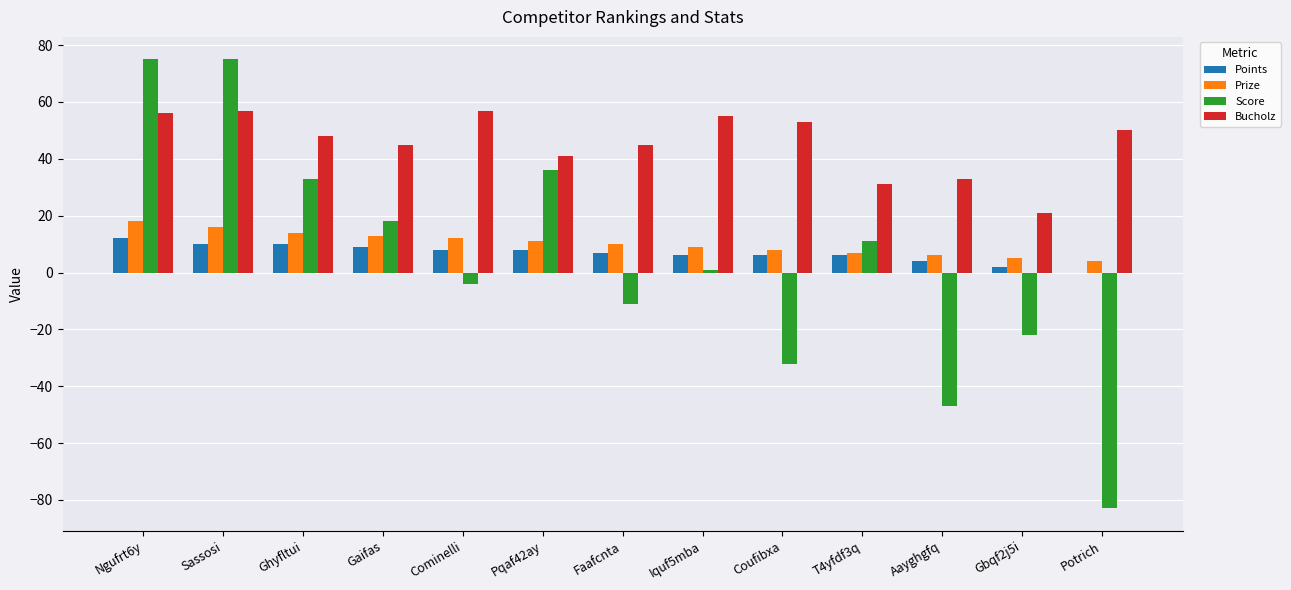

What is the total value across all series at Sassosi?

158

* * *

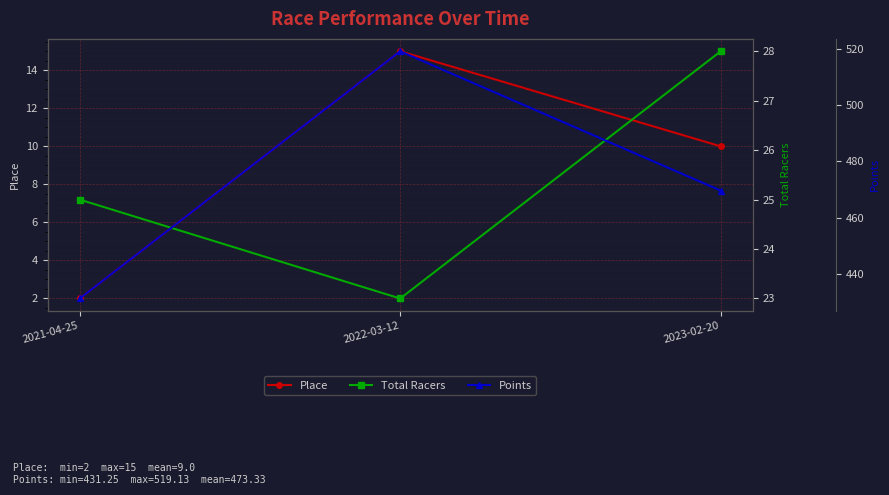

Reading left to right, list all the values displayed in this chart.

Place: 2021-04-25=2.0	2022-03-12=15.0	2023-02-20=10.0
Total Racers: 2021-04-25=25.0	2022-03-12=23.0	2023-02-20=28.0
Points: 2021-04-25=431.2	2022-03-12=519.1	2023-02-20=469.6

---

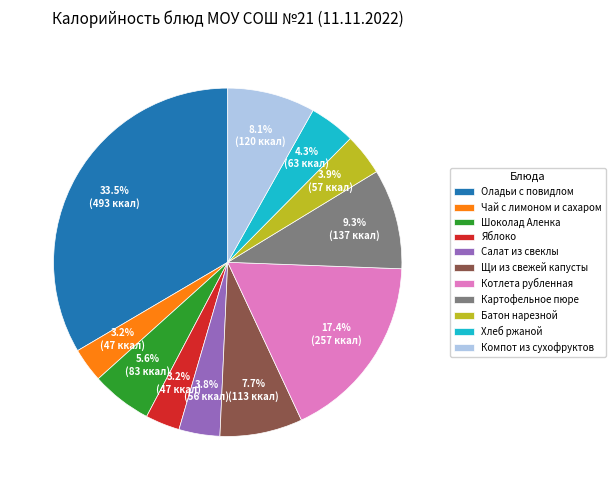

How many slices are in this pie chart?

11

Problem to solve: Count the lines of the material above that contain the string "this" with matching case, and reply with only that number.

Reply: 2